Случай из эпохи географических открытий

Евгений Анисимов 4
Из Акапулько вышедший фрегат
Форштевнем пенил воды океана
В каюте капитан пил шоколад,
По вантам прыгая, металась обезьяна.

Матрос на баке вспоминал свою жену,
Сбежавшую к какому-то пьянчуге,
Плюя на палубу тягучую слюну,
Грозился их зарезать на досуге.

С ним рядом кок – мошенник и пират,
Задумался, собрав на лбу морщины,
Чем отразить тяжелый аромат
Червивой и протухшей солонины?

Жгло Солнце палубу и ветер ослабел,
И парус, обессиленный покоем,
Давно тяжелым пологом висел
Над вахтенным, измученным цингою.

Три месяца как в море был фрегат,
Три месяца как им ветра играли,
То на восход несли, то на закат,
И занесли в неведомые дали.

Он сбился с курса много дней назад,
Когда, подхвачен страшным ураганом,
Был унесен, казалось в самый ад,
И много дней окутан был туманом.

Три месяца скрывая берега,
Великий Океан стоял на страже,
Тела людей слабели и цинга
Свалила половину экипажа.

Уже давно как дикое зверье
В звенящих вантах злые ветры выли,
То оборвав их вечное нытье,
На Тихий Океан ложились штили.

И засыпал Великий Океан,
А Солнца зрак мутнел и расширялся,
И раскаленный солнечный туман,
Как страшный суд на палубу спускался.

Уже кончалась пресная вода,
Но не было предела океану,
Вот курицу, зарезав, как жида,
Последнюю сварили капитану.

Все утомились и корабль устал,
Открылась течь, грозил конец походу,
Ужель конец!? - но юнга уверял,
Что стаю птиц он видел на восходе.

Вот день прошел, но не было земли,
И трое басков – каторжное племя,
На пушку юнгу силой завалив,
Как в женщину в него излили семя.

А через час, едва над малолеткой
Лишь надругались баскские скоты,
Птиц увидали все и увидали ветки
Плывущие в воде и странные цветы.

Тогда и капитану стало ясно,
Как и последнему упрямцу корабля,
Что юношу обидели напрасно
И впереди какая-то земля.

Когда же кок от радости завыл,
Увидев первым землю на востоке,
То капитан в дублонах оценил
И пострадавший зад, и очи кока.

Вот остров появился из глубин,
На брег песчаный море набегало,
Но прежде, взор нервируя мужчин,
Перед барьерным рифом закипало.

Пришлось распутать якорный канат,
И ждать прилива, чтоб уже на лодках,
Преодолев опасности преград,
Ступить на сушу в просоленных шмотках.

И вышла, верно, славная картина,
Когда как покоритель новых стран,
И прежде всех, ступил в согласьи с чином
На дикий берег важный капитан.

Он остров объявил владеньем трона,
Затем воткнул испанский флаг в песок,
И это значило – испанская корона
Очередной захавала кусок.

Движеньем этим троглодиты, антиподы,
Вся эта неизвестная земля,
Ее животные, растения и воды
Владеньем становились короля.

И вот уже молитвами попа
Событье это щедро освятилось…
Вдруг, новых подданных безбожная толпа
Из леса пред испанцами явилась.

Был вид их дик, раскрашен и свиреп
И моряки изрядно приуныли:
Не превратился б остров в общий склеп?
И фитили мушкетов запалили.

Но капитан, едва отслушав мессу,
Велел по этим бедным дикарям,
Чтоб ознакомить их с культурой и прогрессом,
Залп из мушкетов сделать морякам.

Что было делать?

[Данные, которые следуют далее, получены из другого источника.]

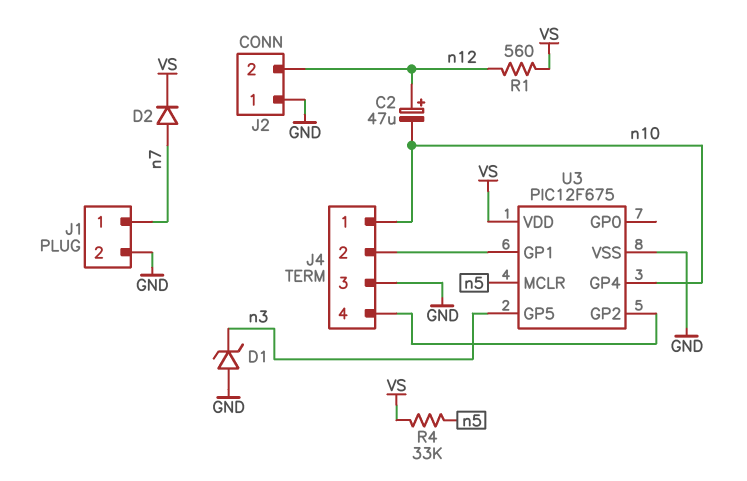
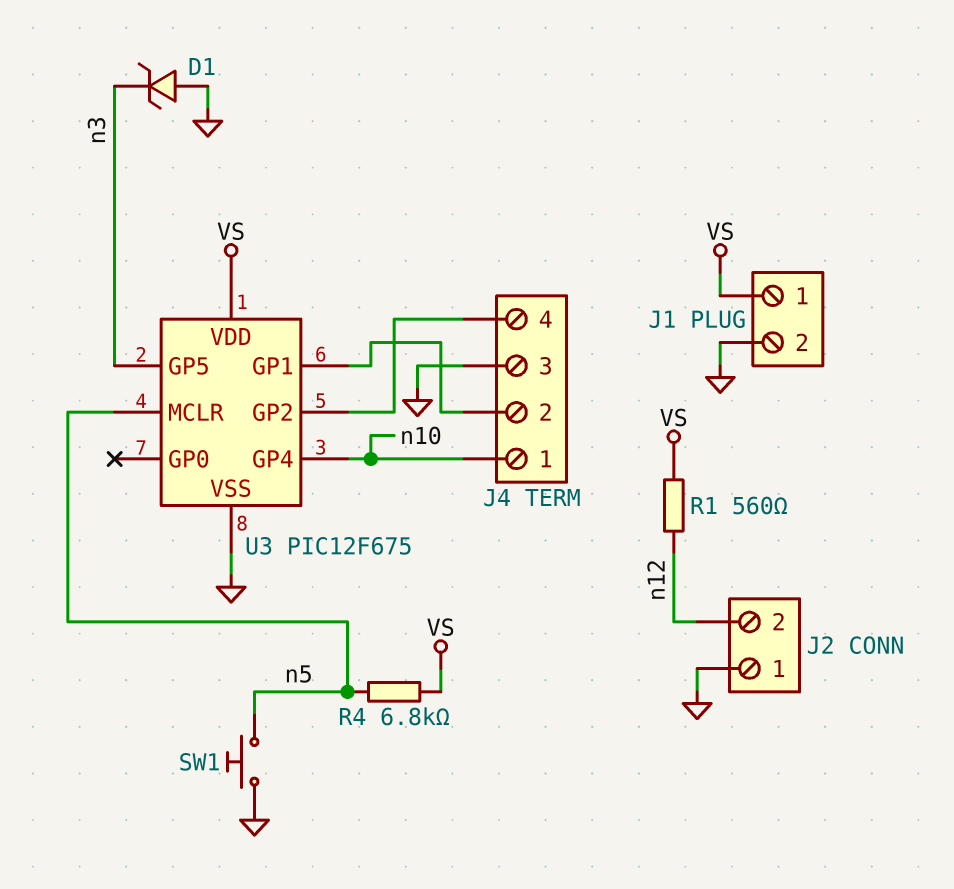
C2: 47uF (plus n12, minus n10) -> none
D2: diode (A n7, K VS) -> none
J1 pin 1: n7 -> VS
R4: 33k (VS, n5) -> 6.8k (VS, n5)
SW1: none -> button (GND, n5)

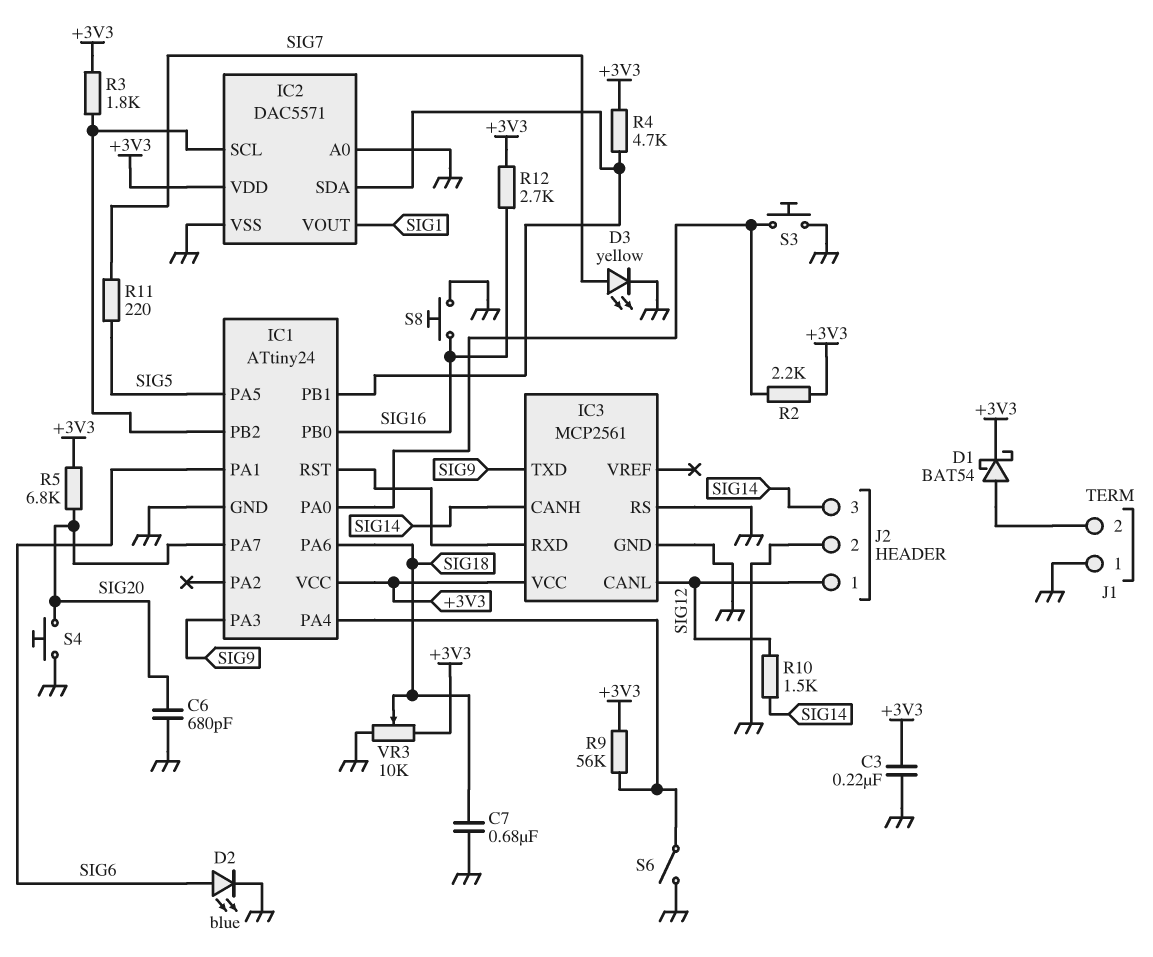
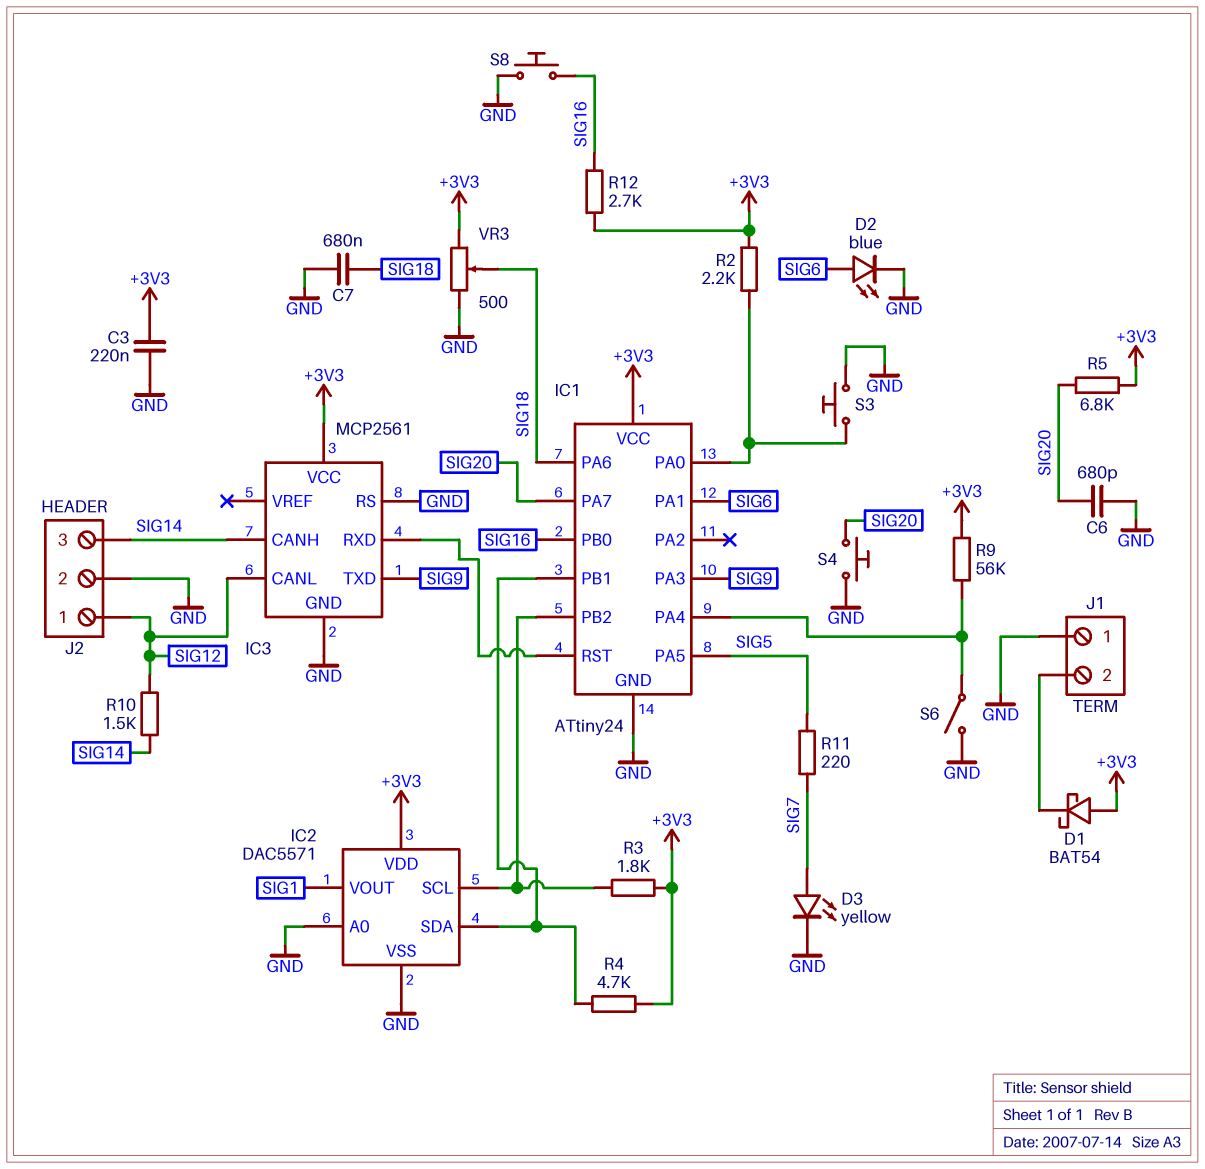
D1: schottky BAT54 (A J1/2, K +3V3) -> schottky BAT54 (A +3V3, K J1/2)
VR3: 10k (+3V3, GND, wiper SIG18) -> 500 (+3V3, GND, wiper SIG18)

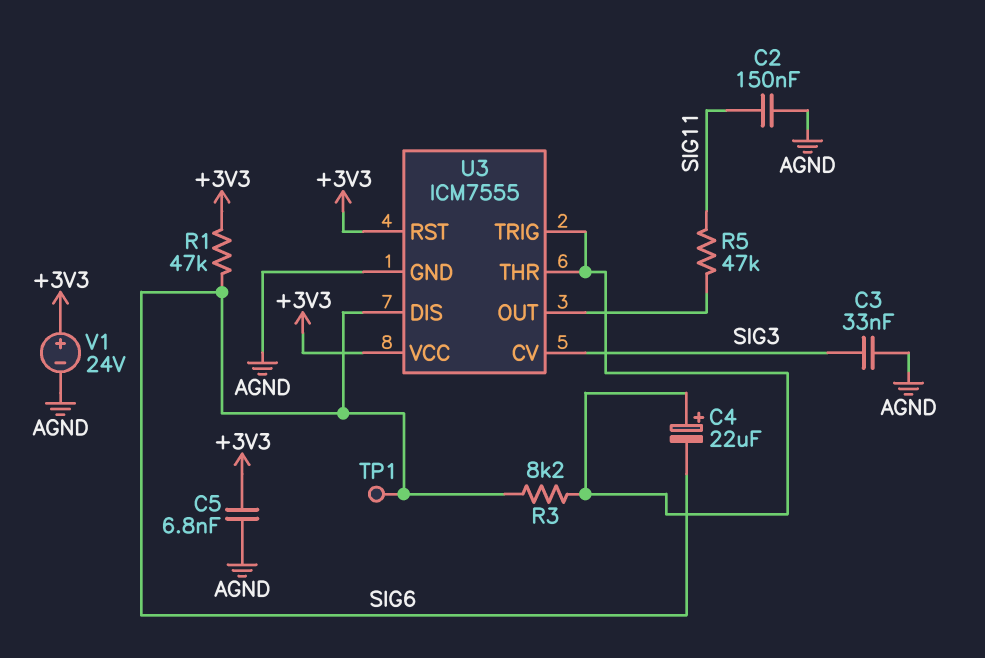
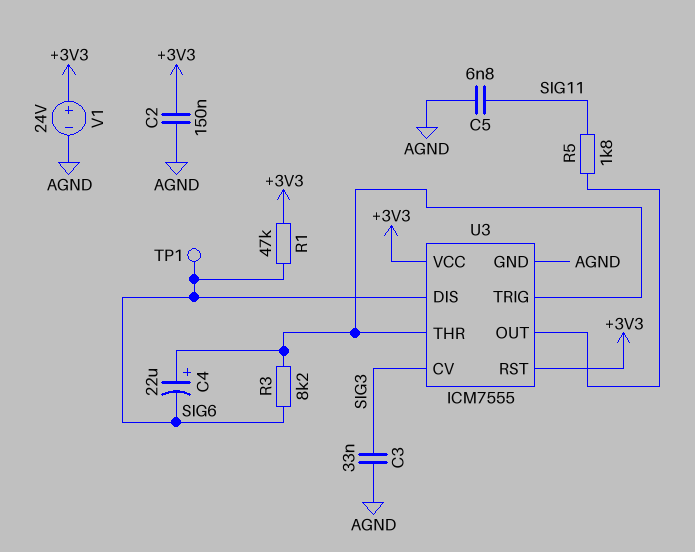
C2: 150nF (AGND, SIG11) -> 150nF (+3V3, AGND)
C5: 6.8nF (+3V3, AGND) -> 6.8nF (AGND, SIG11)
R5: 47k (SIG11, U3/OUT) -> 1.8k (SIG11, U3/OUT)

Верные присяге
К мушкетам приложились моряки
И дали залп по голым бедолагам,
И чьи-то продырявили башки.

Свинцовые плоды от просвященья
Хоть были и округлы и малы.
Но для ума и для пищеваренья
Они туземцам были тяжелы.

Кто получил их навзничь повалился,
Другие же, проворней робких птиц,
Метнулись в лес, а кто-то изумился
Узрев богов и пал пред ними ниц.

Так просвещенный сын Эстремадуры,
С пытливым, проницательным умом,
Впервые блага западной культуры
Привнес на остров под ружейный гром.